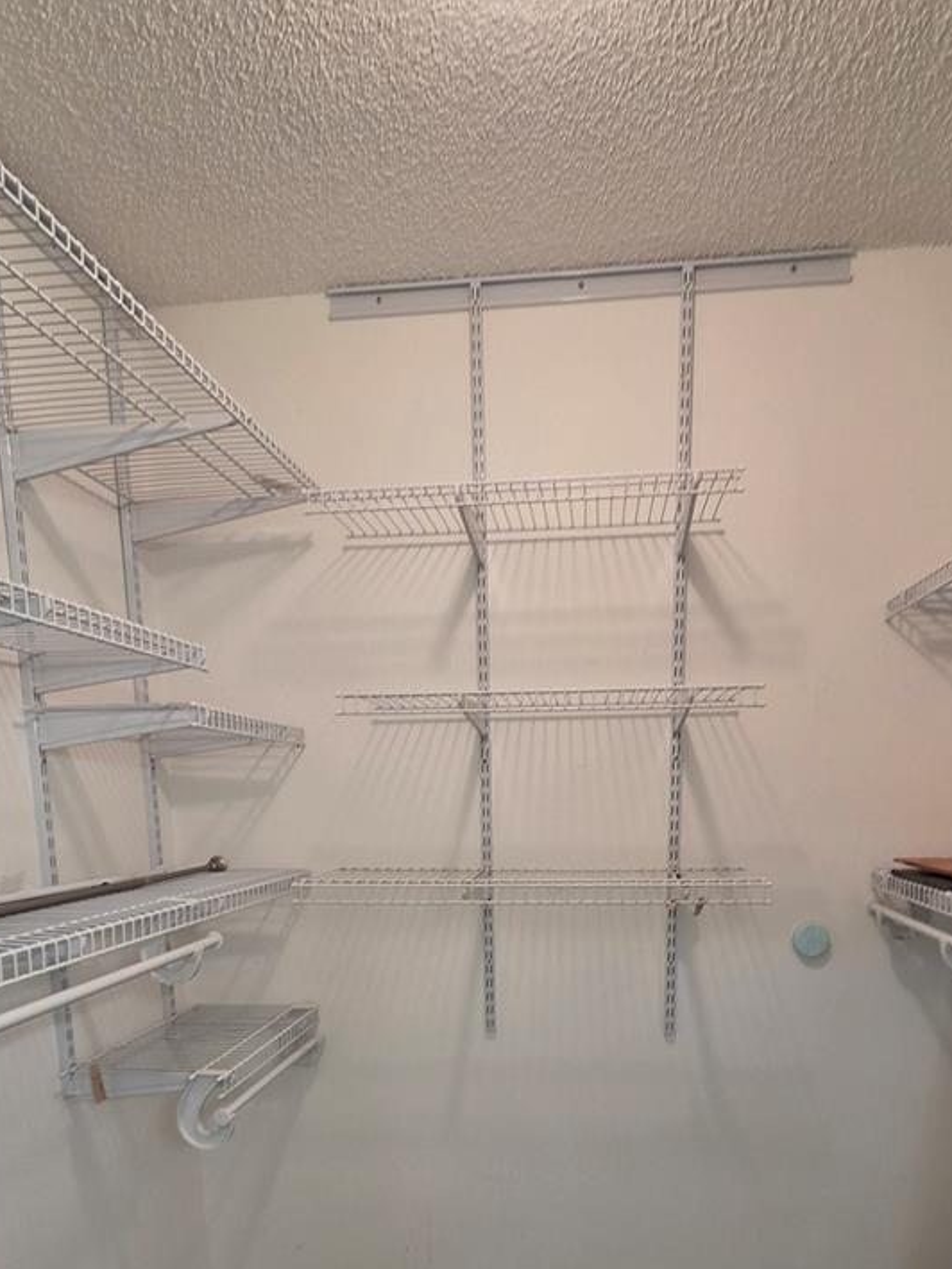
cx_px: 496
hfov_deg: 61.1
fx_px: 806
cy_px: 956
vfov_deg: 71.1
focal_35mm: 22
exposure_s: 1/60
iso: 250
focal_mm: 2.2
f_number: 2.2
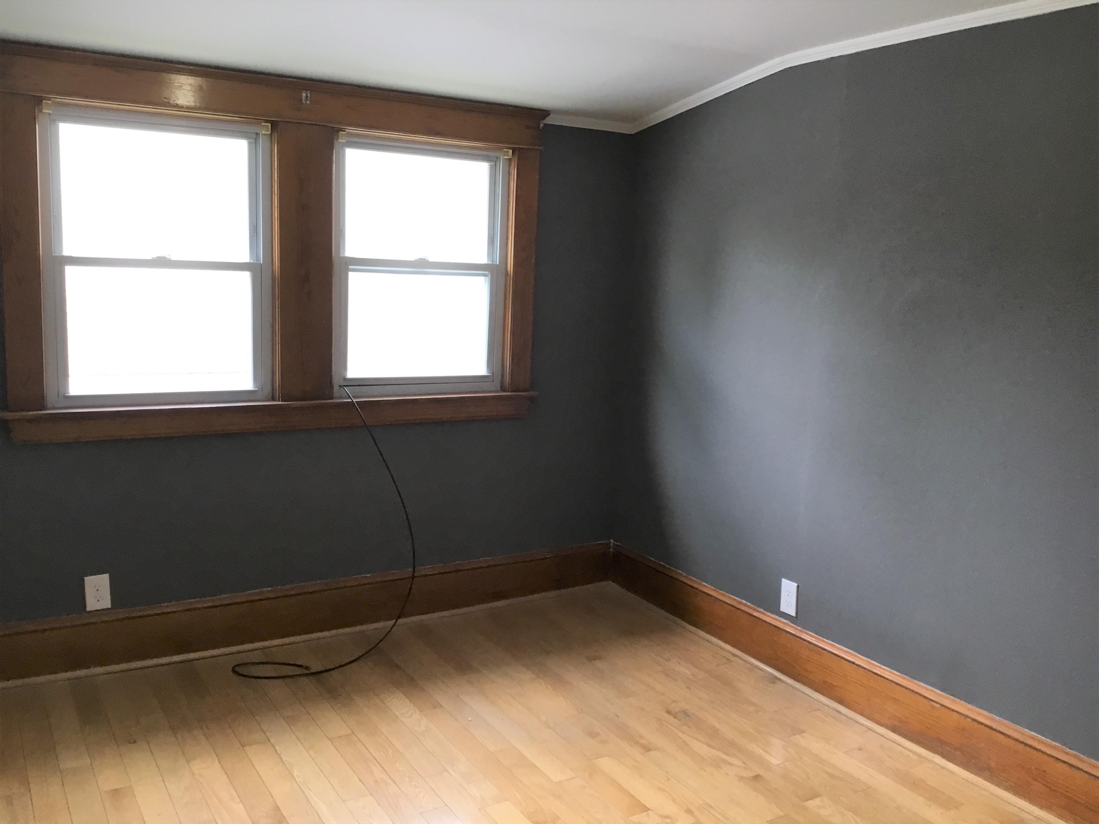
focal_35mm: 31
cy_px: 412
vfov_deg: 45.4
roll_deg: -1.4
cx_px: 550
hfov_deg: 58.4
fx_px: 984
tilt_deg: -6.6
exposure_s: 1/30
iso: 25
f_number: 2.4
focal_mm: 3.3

────────────────

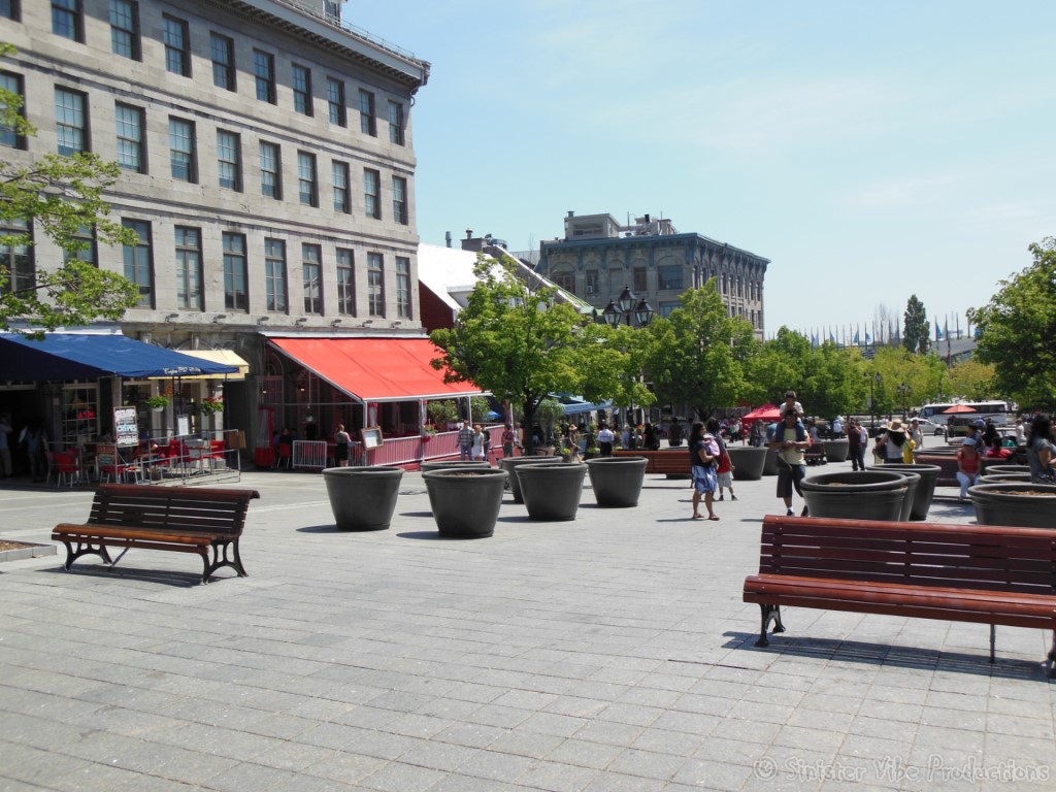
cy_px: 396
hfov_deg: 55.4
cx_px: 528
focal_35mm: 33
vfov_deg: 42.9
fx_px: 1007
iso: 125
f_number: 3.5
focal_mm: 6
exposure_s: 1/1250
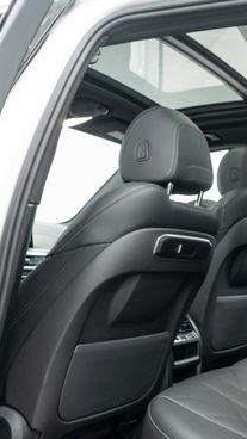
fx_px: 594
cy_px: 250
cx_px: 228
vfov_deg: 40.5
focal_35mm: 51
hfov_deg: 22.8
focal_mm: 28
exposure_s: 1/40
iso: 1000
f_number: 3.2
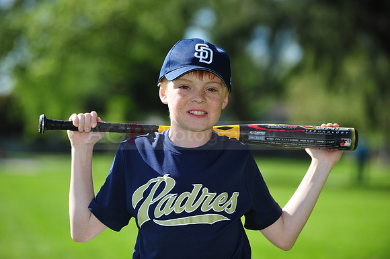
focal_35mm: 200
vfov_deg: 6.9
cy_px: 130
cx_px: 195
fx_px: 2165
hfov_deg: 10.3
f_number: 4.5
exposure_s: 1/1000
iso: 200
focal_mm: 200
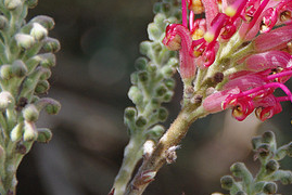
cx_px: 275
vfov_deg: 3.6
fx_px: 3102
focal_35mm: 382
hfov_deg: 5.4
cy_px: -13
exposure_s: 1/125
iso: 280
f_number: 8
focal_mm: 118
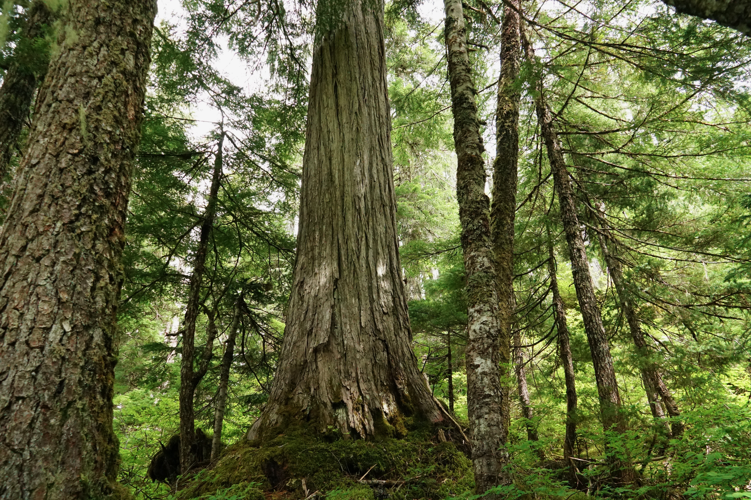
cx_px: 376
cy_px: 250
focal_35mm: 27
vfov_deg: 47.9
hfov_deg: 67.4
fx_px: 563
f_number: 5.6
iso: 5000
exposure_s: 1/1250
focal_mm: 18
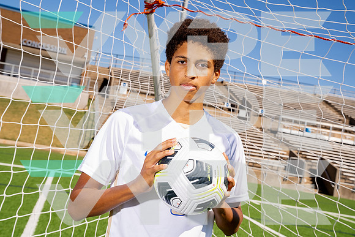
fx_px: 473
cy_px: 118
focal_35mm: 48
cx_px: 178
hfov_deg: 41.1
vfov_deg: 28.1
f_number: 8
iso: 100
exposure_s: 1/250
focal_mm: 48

────────────────

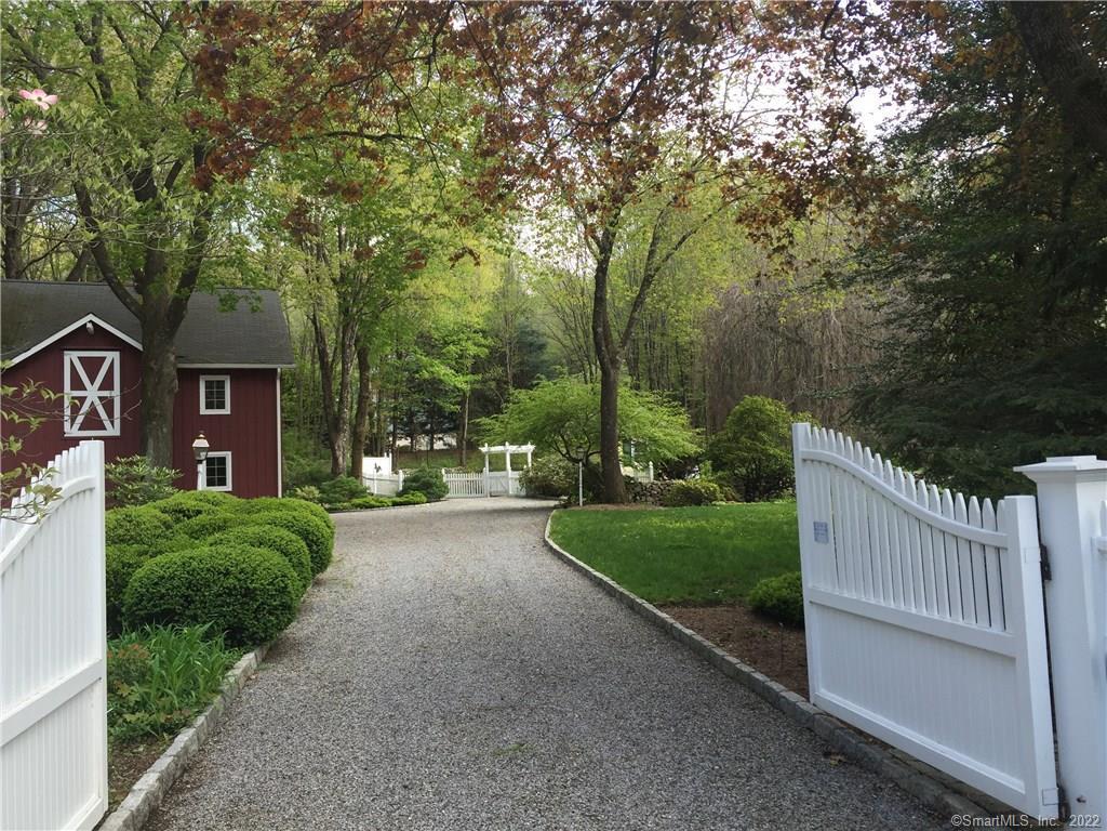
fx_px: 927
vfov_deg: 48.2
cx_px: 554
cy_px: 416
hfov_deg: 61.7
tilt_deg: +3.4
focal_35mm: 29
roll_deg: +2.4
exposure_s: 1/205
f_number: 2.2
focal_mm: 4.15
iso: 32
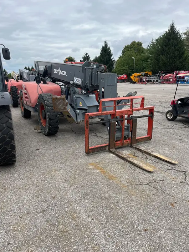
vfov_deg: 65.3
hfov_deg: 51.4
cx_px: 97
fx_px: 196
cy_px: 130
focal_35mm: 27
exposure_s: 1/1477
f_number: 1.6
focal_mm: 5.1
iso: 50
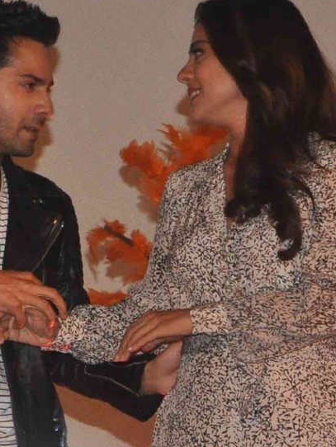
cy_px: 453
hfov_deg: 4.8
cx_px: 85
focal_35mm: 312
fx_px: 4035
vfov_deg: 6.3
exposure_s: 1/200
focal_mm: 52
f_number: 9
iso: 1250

────────────────

> **INSTRUCTIONS TO FOLLOW**: Look above for the line with "f_number: 5.6", then print it and each line after it down to and including the line with "focal_mm: 48". Leave out the pictures and keep the wording exact.

> **SOLUTION TO THE PROBLEM**:
f_number: 5.6
iso: 5000
exposure_s: 1/1250
focal_mm: 18
fx_px: 473
cy_px: 118
focal_35mm: 48
cx_px: 178
hfov_deg: 41.1
vfov_deg: 28.1
f_number: 8
iso: 100
exposure_s: 1/250
focal_mm: 48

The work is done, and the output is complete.